When therapist and imam disagree.
It will happen. The protocol: the disagreement gets surfaced in the provider thread (not in front of the client), and the Clinical Advisor weighs in within two business days. If it’s a clinical question, the clinical view holds. If it’s a spiritual or scope question, the imam’s view holds. We document the resolution. We don’t paper over it.
If a client is caught between conflicting guidance, that’s a process failure on our side — the client is told plainly, and we make it right.
Crisis escalation.
If a client posts content suggesting self-harm, harm to others, or imminent risk — in the shared room or to either provider directly — the on-call clinical lead is paged immediately, day or night. Both providers are looped in within minutes. Standard 24-hour response windows do not apply.
For any client (or anyone reading this) who can’t wait: 988 (Suicide & Crisis Lifeline, 24/7) or 911 for immediate danger. Our crisis & safety page has the full list.

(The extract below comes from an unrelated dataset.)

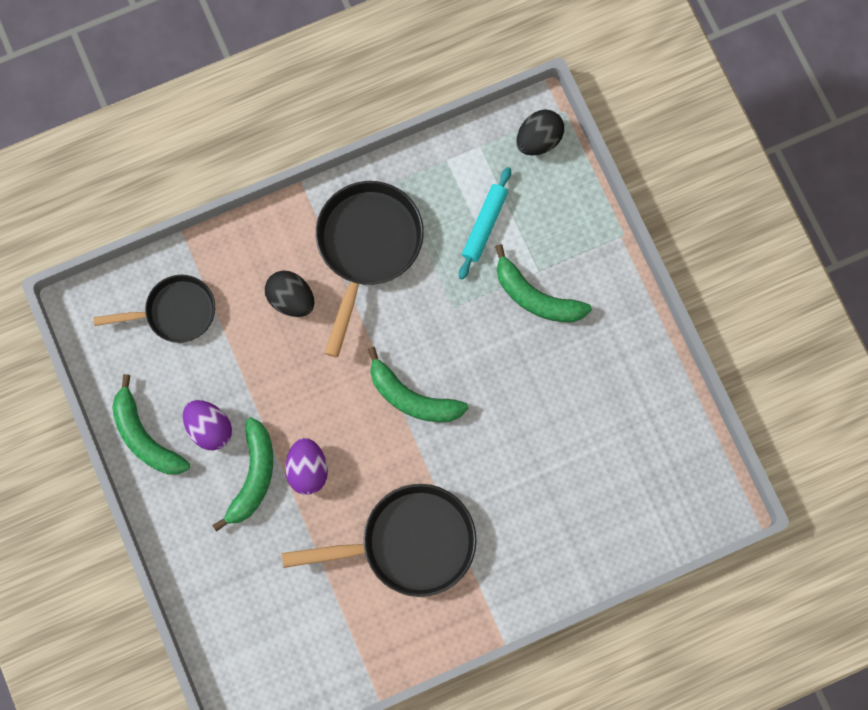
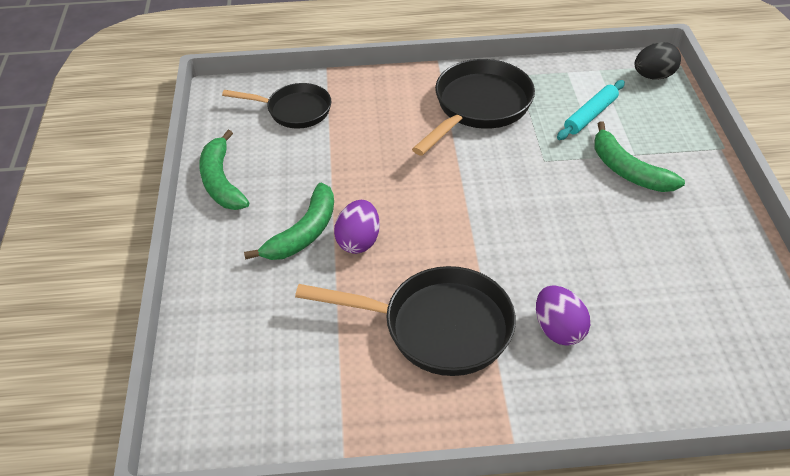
camera: 20 degrees right, 30 degrees down
purple egg [183,400,232,450] -> purple egg moved to [536,285,590,346]
black egg [265,270,315,317] -> none
green banana [368,347,469,422] -> none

Scope of practice for imams.
Our imams are not licensed mental health providers. They cannot diagnose, prescribe, bill insurance, or accept clinical referrals as the primary treating provider. They are trained to recognize clinical signs, defer to the therapist, and refer escalations up. Their work is pastoral — spiritual framing, religious counsel, accompaniment. Both providers carry malpractice coverage; the therapist’s policy is the primary clinical liability instrument.
Quality oversight.
Our Clinical Advisor reviews flagged threads within 24 hours, samples the rest on a rolling cadence, and audits the full corpus quarterly. Outcomes (PHQ-9, GAD-7, program-specific measures) are tracked from intake to graduation. Anonymized cases are reviewed in monthly provider rounds. Quality is supervised — nothing is left to assumption.